Lot n° 105

CHARDONNE (Jacques). Le Ciel de Nieflheim. S. l.  : édité par l’auteur, 1943. — In-12, 189 x 120 : 206 pp. , (1 f. ), couverture muette.

Estimation : 600 / 800
Adjudication : Invendu
Description
Broché.

Édition originale rarissime de ce roman pro-allemand de Jacques Chardonne, qui ne fut jamais publié du vivant de l’auteur et qui n’existe qu’à l’état d’épreuves sous couverture muette tirées à seulement une centaine d’exemplaires pour quelques intimes.

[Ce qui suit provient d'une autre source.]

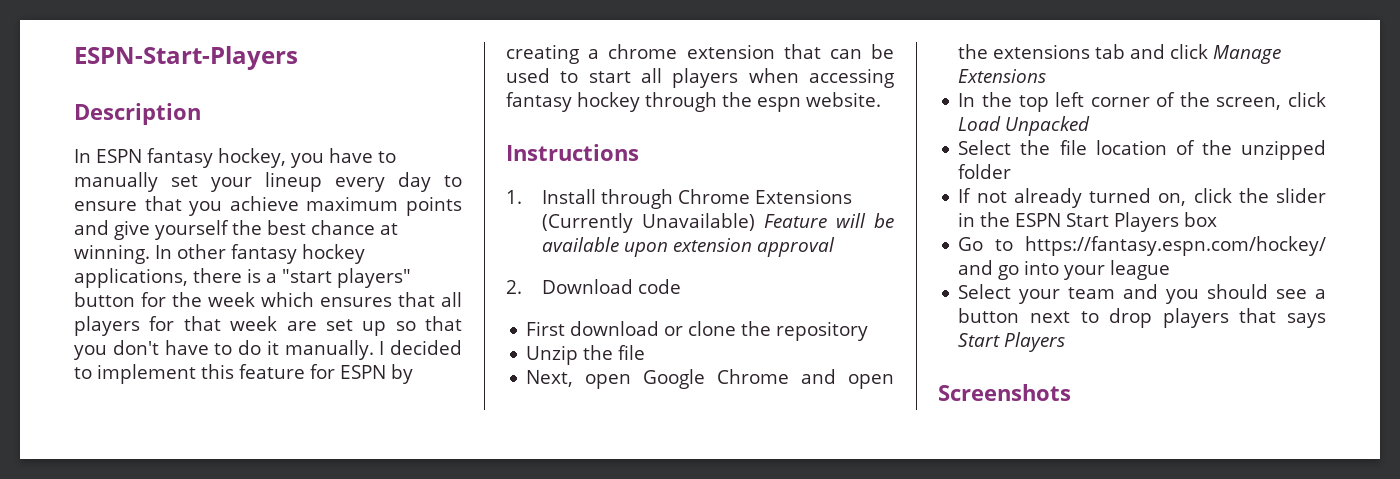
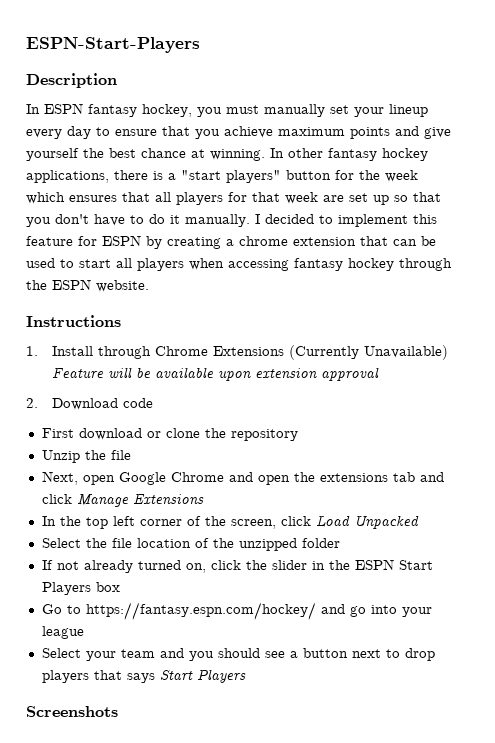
[328,148,396,163] have to -> [226,105,259,114] must
[757,97,801,112] espn -> [52,279,91,290] ESPN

Francis Bergeron explique parfaitement la genèse de cet ouvrage :
« en mars 1943, le fils de Chardonne, Gérard (Gérard Boutelleau – puisque c’est le vrai nom de la famille) est arrêté, et déporté dans un camp.
Son père fait tout pour obtenir sa libération, bien entendu. Mais il se heurte à un mur. Or à ce moment précis, Le Ciel de Nieflheim est sur le point de paraitre. Ce livre de réflexion et de méditation développe une thèse qui fait la part belle à l’amitié franco-allemande. On y trouve des formules philo-germaniques comme celles-là : « le national-socialisme a créé un monde neuf autour de la personne humaine » (p. 18), « la révolution allemande fut conforme à la tradition germanique et féodale. Sans rien détruire de précieux, avec le minimum de victimes, elle innova. Socialiste, c’est-à-dire paternelle, elle créa des institutions admirables » (p. 49).
Ou encore :
« les SS usent convenablement de leur pouvoir absolu et la population ne s’en plaint pas » (p. 175). Tout cela est sans doute assez vrai à l’époque où Chardonne l’écrit. L’arrestation de son fils va enlever à Chardonne toute sa bonne volonté à l’égard de l’Allemagne « Cette déception ne change pas mes idées. C’est là une déception sur les hommes qui, sans modifier ma conviction, modifiera désormais mes actes.  » Il demande que Le Ciel de Nieflheim ne soit pas publié, que l’article qu’il avait donné pour Deutschland-Frankreich ne paraisse pas, qu’il soit retiré de l’Association des écrivains européens. « Je me retire de tout », conclut-il (…) Si Le Ciel de Nieflheim n’a pas été publié, c’est donc d’abord parce que Chardonne en veut à l’occupant, pour le sort réservé à son fils. Il décide de boycotter ses propres écrits pro-allemands.
Mais le lieutenant Gerhard Heller, qui a en charge le contrôle de la production culturelle française, a conseillé lui aussi – et pour d’autres raisons - à Chardonne de ne pas publier ce livre. Pour Heller, les jeux sont faits, l’Allemagne devrait perdre la guerre, et il n’est pas souhaitable que Chardonne se compromette avec un tel livre. (Francis Bergeron, Chardonne et son Ciel de Nieflheim : itinéraire d’un manuscrit).

L’ouvrage ne sera publié et mis dans le commerce qu’en 1991.

Exemplaire tel que paru, portant bien sur la couverture le cachet « Épreuves ».

Il s’agit très certainement d’un exemplaire issu des premiers tirages car il comporte une particularité non mentionnée dans les descriptions que l’on a trouvées.

Il manque effectivement le cahier 3 correspondant aux pages 33 à 48 ; il a été remplacé durant le brochage par un double du cahier 4 mais avec les pages placées dans le désordre, c’est-à-dire : 55, 56, 53, 54, 51, 52, 49, 50, 63, 64, 61, 62, 59, 60, 57 et 58.

Deux déchirures sans manque au dos, sinon exemplaire très bien conservé.